L’Arabia Saudita sta lavorando per riottenere quel ruolo di interlocutore del mondo arabo con l’Occidente che ha sempre rivestito e che, complice la crisi politica interna, è stato messo in discussione dall’agguerrito Qatar; per fare questo Riyad ha recentemente accettato di acquistare per la somma complessiva di 90 mld di dlr, distribuiti in dieci anni, mezzi aerei, navali ed armamenti dagli Usa.
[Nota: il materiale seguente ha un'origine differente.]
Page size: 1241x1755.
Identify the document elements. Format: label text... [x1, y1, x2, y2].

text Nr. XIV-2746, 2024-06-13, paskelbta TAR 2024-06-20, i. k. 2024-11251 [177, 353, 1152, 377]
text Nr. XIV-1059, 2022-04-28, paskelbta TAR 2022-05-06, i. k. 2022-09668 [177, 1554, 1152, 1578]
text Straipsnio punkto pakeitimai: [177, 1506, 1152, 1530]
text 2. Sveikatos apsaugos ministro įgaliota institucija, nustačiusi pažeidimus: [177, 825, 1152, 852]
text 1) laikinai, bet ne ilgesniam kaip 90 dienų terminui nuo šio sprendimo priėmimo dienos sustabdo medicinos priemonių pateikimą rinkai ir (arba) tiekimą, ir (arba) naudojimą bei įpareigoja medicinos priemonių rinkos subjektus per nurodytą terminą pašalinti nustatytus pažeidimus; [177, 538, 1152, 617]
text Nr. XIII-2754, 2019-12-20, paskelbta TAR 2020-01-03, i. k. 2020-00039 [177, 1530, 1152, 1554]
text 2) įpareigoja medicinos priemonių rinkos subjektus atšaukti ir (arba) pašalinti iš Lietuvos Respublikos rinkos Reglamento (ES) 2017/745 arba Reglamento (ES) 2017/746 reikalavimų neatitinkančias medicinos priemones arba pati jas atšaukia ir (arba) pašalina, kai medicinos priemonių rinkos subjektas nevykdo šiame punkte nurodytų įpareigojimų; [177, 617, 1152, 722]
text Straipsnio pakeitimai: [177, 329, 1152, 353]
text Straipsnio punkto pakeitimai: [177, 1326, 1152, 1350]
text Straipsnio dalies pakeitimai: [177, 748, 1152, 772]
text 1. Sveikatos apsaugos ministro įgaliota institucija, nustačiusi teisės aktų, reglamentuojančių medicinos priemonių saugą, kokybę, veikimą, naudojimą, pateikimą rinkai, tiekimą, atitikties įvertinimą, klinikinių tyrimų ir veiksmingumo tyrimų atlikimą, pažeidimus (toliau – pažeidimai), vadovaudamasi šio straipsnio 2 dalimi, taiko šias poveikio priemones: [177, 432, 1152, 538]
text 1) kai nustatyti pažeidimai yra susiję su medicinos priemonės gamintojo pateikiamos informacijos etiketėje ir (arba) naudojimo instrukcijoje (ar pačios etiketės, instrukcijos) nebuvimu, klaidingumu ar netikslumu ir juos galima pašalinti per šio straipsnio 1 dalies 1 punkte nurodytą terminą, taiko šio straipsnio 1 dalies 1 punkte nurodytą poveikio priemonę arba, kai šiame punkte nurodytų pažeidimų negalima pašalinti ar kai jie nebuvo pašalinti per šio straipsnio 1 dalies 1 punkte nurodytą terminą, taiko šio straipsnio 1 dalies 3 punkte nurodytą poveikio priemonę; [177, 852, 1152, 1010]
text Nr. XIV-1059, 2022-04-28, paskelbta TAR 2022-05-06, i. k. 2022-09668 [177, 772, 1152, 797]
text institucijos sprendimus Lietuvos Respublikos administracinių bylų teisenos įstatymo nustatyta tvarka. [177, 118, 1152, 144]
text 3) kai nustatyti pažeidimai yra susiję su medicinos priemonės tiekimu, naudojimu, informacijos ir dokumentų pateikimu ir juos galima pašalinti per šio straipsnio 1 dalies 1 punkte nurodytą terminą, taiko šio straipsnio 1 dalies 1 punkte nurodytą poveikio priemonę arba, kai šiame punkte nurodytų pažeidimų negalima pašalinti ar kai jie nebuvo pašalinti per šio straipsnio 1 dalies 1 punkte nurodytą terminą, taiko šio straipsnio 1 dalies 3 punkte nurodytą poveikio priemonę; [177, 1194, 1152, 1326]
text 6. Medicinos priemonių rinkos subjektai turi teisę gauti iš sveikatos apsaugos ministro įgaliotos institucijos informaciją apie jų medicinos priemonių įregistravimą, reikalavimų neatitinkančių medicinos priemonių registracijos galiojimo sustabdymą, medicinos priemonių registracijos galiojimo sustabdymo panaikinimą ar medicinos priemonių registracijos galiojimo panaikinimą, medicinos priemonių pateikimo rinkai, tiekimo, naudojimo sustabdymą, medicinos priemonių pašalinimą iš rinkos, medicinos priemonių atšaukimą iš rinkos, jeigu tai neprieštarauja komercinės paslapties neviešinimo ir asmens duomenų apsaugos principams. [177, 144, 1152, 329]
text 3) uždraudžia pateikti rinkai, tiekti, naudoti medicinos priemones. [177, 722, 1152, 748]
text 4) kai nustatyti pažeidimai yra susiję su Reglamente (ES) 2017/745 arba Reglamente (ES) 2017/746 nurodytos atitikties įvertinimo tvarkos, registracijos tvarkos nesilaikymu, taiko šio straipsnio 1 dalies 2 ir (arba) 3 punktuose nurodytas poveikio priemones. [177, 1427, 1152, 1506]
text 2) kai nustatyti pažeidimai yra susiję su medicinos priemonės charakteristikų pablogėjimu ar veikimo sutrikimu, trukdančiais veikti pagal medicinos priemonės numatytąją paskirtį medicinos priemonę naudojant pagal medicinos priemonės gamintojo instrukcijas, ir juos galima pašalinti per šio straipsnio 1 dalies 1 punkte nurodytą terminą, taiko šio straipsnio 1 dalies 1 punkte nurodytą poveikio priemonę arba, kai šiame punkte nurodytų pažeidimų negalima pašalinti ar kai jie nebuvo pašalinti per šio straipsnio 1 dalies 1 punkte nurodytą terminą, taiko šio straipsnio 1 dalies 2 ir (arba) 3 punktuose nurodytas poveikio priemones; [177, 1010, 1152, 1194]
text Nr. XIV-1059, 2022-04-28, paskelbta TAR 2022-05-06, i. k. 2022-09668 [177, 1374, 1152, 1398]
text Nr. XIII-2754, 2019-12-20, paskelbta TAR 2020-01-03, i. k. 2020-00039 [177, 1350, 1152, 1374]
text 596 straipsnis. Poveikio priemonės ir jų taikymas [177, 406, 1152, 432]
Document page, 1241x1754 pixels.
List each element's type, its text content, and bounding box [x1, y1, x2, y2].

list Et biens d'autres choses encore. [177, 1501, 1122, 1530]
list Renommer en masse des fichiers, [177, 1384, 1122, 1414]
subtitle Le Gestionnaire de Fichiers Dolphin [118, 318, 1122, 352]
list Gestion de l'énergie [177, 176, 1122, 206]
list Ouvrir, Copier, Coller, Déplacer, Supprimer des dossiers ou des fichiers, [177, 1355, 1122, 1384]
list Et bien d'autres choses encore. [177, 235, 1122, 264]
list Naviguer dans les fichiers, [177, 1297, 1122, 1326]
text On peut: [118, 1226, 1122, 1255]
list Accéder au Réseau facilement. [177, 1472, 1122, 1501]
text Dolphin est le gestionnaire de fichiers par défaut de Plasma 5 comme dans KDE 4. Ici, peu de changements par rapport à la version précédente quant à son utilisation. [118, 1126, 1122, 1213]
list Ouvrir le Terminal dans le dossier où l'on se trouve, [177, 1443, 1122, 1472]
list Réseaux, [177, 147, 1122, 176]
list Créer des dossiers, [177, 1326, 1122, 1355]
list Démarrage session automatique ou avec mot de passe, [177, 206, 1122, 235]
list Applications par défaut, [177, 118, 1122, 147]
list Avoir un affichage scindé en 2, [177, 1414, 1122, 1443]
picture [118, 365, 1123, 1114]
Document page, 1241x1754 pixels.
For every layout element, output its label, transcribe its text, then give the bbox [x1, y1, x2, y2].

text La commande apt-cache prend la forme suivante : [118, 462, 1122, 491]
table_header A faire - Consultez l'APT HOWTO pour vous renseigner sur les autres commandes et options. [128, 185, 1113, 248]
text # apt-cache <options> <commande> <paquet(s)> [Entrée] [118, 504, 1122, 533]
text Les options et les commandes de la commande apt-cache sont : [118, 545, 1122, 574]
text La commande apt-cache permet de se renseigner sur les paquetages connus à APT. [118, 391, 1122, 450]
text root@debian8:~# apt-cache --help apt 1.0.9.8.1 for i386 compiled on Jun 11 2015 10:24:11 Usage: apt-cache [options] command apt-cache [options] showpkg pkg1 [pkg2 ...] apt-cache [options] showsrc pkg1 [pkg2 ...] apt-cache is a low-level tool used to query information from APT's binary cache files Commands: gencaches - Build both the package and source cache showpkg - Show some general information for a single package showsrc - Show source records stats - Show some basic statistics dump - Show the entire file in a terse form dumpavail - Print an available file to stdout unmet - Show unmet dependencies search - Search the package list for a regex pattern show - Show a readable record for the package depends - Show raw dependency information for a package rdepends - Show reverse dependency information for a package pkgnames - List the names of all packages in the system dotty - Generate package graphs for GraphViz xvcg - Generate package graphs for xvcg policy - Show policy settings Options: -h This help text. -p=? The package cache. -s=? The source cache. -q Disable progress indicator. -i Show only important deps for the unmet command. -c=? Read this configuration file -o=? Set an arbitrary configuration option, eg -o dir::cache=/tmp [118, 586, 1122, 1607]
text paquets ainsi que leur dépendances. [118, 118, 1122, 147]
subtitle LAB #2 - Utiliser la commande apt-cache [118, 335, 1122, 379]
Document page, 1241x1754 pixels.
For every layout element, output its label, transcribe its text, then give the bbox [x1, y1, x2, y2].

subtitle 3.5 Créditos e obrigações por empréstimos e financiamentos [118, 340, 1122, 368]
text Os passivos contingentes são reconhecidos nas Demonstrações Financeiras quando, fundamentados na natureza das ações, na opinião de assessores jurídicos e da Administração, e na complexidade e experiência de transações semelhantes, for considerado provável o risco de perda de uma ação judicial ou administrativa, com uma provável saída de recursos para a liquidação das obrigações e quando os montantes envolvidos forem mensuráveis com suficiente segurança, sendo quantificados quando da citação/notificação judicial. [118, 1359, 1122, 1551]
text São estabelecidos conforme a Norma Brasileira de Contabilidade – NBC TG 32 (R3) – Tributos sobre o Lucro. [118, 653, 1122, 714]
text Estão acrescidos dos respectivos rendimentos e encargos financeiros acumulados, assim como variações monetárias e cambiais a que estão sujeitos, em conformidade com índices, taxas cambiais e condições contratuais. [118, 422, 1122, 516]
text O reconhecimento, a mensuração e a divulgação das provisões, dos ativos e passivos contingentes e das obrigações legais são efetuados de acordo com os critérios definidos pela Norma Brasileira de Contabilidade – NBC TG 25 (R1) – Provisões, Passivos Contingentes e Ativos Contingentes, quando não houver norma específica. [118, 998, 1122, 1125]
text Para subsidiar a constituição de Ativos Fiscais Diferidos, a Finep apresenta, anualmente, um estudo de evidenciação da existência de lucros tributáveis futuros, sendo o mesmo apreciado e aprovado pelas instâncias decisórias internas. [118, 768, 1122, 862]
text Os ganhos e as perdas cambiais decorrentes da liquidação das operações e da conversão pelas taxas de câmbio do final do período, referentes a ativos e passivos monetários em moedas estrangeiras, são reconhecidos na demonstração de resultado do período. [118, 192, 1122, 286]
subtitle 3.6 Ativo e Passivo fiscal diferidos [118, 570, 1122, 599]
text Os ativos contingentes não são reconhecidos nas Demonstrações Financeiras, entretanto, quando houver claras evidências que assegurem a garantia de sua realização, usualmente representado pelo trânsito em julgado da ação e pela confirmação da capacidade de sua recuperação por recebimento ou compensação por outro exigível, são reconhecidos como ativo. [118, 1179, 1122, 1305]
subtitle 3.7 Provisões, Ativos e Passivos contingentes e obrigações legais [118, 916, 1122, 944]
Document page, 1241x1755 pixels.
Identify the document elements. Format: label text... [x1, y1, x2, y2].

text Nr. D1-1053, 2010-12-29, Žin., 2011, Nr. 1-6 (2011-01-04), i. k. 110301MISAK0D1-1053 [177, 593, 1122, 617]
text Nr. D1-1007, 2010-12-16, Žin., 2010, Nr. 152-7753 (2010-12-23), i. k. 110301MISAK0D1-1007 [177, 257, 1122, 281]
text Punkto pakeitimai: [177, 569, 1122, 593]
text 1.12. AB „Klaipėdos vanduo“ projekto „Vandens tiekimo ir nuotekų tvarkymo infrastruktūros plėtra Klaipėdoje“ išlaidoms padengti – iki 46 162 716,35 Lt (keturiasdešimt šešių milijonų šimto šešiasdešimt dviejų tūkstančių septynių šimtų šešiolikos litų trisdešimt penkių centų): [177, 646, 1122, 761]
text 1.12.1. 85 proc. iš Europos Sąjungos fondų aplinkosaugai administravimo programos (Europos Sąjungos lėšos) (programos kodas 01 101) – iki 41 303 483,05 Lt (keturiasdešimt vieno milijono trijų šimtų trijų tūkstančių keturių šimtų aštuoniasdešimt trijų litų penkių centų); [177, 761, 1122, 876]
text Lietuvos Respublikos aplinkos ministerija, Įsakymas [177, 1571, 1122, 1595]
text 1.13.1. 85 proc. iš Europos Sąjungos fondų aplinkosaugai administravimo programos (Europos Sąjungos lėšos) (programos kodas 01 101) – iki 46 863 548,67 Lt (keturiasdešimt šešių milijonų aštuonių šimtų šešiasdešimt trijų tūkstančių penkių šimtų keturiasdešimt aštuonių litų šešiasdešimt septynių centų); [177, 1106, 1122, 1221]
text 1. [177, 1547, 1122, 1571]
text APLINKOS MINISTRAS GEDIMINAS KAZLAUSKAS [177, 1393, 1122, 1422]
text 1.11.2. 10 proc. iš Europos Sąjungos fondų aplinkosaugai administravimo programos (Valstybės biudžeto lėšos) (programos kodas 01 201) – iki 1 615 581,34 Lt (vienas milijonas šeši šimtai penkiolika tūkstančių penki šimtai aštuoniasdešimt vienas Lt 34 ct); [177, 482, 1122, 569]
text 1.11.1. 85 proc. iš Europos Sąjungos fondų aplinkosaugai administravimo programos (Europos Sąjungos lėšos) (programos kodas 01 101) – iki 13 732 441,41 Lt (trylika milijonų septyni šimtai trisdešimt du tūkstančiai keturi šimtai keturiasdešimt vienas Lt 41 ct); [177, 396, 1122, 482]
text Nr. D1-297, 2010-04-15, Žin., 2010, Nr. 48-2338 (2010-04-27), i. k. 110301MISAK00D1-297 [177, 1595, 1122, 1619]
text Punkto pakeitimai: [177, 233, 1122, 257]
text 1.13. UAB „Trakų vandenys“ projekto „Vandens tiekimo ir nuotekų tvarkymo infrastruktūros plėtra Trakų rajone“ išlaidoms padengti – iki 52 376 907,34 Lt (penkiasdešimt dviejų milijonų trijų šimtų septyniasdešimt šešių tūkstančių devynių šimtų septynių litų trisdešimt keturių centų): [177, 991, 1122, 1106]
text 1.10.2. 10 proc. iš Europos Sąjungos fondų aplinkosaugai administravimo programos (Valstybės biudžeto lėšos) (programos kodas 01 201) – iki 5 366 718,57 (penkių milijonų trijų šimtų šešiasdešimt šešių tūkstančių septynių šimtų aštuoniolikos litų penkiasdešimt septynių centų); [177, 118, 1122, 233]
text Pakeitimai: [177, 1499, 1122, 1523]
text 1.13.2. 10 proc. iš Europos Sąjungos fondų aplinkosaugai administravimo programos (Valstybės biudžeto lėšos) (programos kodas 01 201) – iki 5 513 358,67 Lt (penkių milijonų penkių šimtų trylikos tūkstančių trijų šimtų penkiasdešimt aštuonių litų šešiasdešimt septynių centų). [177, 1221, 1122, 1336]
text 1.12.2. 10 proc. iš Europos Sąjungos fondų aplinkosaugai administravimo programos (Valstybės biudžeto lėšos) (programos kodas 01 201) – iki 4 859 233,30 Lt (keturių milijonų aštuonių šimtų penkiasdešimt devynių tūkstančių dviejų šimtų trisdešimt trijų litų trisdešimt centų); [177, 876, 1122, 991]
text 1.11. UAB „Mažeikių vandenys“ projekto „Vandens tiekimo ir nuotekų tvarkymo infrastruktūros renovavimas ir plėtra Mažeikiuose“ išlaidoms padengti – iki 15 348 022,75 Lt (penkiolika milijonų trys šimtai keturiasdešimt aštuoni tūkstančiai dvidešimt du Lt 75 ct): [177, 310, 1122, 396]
Saud al-Faisal ha fatto sapere che le “piccole divergenze” che si sono create negli ultimi tempi fra le due diplomazie “Fanno parte delle relazioni tra due Paesi e riguardano più le tattiche che gli obiettivi”, mentre in merito alla crisi siriana ha detto che i colloqui, come quello prossimo del “Ginevra 2”, sono importanti come mezzo per porre fine al conflitto. Tuttavia, ha precisato, “queste discussioni non possono andare avanti all’infinito”.
al-Faisal ha chiesto all’Iran, alleato di al-Assad, di lasciare la Siria, forse dimentico del fatto che il suo paese anche è presente ne, conflitto siriano, soprattutto con i finanziamenti dati agli insorti.